Open edbennett opened 2 years ago
Yes, that is definitely something we need. Question is: Do we consider this as pure csv manipulation, i.e. do we just want to do parser.remove_columns(content: str, columns: Iterable[str]) -> str
to be written back to a csv file, or do we need to be able to write a consistent csv from a parsed pd.DataFrame
, i.e. parser.write_csv(parser.parse_questions(content))
or the like.
The latter would be nice but is not essential; if we're not pursuing development long-term then I'd go with the former.
The former probably doesn't even need a wrapper, or at least not as part of the parser. Wouldn't it just be something like
parsing_options = {'sep': ';' , ...}
excluded = ['name1', 'name2', ...]
(lambda df: df[[col not in excluded for col in df.columns]])(
pd.read_csv(filename, **parsing_options)
).write_csv(**parsing_options)
Okay. You might want to give it a name. But it should probably just be a free function.
Yes, no reason to not be a free function. I guess I was hoping for something that didn't re-read the CSV, but that's not essential.
Worth noting that each question gets multiple columns (including e.g. time spent on the question as well as the response itself)—would be nice to pass a list of questions rather than having to identify all columns associated with each question.

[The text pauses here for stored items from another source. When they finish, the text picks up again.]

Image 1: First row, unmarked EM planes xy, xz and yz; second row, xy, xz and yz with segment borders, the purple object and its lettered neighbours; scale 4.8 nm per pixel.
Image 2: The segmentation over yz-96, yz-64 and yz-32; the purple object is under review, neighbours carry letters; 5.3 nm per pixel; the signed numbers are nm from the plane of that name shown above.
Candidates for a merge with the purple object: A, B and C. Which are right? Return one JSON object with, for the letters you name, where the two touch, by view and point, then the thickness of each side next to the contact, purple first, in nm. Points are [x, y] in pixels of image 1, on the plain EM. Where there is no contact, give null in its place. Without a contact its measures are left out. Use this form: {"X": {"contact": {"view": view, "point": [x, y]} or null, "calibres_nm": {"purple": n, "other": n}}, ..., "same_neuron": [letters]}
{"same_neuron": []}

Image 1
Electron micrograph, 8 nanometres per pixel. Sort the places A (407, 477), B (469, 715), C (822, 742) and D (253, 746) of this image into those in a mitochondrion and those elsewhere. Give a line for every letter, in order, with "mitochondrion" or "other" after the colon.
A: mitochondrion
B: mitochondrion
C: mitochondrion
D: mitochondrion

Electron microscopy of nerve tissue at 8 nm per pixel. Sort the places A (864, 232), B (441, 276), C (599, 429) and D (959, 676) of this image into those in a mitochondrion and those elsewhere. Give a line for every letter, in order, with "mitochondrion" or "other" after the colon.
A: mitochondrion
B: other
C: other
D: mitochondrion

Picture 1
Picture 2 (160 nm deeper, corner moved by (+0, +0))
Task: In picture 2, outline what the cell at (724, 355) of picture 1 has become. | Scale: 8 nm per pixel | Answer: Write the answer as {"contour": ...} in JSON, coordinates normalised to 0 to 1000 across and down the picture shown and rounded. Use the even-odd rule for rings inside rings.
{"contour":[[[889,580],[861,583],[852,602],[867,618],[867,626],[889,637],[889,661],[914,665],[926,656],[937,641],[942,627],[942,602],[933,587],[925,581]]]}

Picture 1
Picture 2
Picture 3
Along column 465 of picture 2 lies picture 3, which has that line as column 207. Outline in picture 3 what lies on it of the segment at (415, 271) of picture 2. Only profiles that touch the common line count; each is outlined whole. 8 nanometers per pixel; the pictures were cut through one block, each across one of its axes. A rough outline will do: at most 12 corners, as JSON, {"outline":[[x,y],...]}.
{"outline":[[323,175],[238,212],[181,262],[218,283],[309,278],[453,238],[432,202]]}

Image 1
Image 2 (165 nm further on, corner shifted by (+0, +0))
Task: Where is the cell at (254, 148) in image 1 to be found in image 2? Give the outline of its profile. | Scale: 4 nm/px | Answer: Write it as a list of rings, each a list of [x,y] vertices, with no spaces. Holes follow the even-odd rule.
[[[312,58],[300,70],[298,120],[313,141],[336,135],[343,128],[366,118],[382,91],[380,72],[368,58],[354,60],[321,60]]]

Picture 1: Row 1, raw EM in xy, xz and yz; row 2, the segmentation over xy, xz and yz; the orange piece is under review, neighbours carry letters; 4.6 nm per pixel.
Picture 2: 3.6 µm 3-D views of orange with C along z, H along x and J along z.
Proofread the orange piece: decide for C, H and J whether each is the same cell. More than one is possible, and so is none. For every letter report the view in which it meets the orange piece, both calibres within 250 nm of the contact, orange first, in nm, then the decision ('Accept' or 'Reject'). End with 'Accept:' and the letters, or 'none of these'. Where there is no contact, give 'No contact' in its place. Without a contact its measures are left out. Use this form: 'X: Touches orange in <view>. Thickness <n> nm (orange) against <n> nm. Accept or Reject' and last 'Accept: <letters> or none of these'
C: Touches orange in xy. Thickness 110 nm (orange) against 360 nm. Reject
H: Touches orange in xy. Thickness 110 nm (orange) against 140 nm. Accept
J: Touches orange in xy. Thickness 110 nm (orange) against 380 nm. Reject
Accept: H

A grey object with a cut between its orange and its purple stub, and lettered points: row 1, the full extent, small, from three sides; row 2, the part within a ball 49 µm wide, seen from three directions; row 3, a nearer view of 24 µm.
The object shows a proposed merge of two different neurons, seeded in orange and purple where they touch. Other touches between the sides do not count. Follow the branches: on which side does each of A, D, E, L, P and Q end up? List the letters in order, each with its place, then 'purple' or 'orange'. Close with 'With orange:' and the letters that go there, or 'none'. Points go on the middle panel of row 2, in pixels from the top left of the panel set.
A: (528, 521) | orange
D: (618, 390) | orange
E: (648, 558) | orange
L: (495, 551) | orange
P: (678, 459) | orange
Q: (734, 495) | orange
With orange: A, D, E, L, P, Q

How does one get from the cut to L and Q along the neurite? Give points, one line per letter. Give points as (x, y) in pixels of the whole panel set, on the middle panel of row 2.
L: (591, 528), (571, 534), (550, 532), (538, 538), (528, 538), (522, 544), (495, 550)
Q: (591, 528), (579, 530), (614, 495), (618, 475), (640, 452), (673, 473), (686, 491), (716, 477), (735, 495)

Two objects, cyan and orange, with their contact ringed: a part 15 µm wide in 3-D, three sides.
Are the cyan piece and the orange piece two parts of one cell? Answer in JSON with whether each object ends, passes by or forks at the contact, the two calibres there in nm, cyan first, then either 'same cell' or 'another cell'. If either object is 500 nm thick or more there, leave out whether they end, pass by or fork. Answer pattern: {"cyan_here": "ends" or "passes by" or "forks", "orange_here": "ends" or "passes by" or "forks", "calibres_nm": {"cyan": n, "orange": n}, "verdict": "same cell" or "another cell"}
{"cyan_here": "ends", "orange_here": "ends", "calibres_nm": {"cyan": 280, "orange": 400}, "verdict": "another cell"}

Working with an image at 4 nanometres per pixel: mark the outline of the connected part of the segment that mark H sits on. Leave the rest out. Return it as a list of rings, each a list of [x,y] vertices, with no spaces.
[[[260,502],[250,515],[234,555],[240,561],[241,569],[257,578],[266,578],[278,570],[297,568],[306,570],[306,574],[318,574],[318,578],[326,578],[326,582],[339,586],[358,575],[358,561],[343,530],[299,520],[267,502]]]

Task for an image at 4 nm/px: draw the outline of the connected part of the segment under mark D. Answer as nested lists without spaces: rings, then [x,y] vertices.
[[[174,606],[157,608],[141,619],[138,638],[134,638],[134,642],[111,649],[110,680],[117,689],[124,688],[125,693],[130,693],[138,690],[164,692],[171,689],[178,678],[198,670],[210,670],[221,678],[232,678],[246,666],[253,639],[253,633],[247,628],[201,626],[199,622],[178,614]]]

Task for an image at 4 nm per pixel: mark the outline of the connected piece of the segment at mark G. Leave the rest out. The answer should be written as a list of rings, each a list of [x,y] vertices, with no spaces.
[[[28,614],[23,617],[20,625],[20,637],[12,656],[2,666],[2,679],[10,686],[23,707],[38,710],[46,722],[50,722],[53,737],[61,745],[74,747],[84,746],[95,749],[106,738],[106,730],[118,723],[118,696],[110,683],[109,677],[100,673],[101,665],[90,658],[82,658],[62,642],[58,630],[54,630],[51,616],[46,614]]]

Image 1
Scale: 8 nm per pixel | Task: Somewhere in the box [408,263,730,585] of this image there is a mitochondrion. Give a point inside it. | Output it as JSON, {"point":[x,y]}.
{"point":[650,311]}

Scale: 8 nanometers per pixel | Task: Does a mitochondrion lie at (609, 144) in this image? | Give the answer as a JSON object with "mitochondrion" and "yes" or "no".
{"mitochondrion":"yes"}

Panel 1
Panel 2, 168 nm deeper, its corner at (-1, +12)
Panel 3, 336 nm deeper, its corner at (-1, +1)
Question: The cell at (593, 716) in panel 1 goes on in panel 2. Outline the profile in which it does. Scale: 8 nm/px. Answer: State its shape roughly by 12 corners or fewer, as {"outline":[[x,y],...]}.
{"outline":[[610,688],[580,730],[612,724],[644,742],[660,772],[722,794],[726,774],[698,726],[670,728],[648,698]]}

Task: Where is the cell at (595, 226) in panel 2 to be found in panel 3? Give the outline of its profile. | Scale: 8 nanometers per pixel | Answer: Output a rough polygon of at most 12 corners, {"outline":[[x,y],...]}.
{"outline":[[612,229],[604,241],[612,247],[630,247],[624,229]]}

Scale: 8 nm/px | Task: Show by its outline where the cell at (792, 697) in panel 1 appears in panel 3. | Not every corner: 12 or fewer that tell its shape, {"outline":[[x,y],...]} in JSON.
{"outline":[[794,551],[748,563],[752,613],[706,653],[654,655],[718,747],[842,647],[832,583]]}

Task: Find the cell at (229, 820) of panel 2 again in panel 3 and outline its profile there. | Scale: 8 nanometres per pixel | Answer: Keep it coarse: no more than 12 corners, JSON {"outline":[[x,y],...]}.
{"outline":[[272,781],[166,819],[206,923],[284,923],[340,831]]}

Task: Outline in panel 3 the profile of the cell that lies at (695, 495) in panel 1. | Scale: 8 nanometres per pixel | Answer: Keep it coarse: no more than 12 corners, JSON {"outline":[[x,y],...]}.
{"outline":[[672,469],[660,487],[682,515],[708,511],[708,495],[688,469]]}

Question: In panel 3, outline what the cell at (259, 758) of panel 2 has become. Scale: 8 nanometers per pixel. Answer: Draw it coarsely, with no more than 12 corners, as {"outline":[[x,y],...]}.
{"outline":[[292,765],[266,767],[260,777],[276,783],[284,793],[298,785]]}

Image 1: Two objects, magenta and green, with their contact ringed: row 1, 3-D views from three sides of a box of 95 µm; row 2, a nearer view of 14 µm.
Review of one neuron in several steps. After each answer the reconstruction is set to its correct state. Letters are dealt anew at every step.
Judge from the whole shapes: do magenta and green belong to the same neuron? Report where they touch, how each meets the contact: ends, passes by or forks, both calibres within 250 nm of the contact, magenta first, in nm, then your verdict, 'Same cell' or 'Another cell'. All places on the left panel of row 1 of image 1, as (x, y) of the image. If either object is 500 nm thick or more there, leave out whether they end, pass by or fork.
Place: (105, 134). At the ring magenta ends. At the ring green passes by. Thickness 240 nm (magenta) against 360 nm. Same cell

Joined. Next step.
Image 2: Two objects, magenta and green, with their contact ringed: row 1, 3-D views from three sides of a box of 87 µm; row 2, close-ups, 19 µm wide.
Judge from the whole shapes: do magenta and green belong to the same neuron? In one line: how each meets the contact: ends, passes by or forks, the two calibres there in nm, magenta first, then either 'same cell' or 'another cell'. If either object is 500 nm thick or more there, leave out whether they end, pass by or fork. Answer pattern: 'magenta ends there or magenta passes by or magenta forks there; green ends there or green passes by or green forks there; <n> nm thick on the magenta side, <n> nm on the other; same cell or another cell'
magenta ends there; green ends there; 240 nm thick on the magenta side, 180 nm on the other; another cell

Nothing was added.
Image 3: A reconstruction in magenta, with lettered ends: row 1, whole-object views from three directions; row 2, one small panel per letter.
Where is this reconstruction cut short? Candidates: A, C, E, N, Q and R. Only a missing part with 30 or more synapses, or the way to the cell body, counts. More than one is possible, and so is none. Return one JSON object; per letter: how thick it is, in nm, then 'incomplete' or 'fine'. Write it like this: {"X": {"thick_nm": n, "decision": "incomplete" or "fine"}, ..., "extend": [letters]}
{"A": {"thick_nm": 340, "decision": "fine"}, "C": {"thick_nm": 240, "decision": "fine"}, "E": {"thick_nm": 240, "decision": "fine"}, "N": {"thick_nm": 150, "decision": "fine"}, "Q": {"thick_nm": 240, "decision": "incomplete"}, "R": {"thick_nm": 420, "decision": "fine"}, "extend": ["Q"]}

Yeah, okay. Then, you would probably want a bit of infrastructure around that. Concerning the csv reads: Do you really think that we could ever get a significant amount of answers for us to note the time difference between 100 and 1000 reads?
Do you really think that we could ever get a significant amount of answers for us to note the time difference between 100 and 1000 reads?
No, it was entirely a matter of elegance.
It would be useful to be able to strip out particular questions from the survey (including both data and metadata about them), and write out a new CSV compatible with the original but with those columns removed.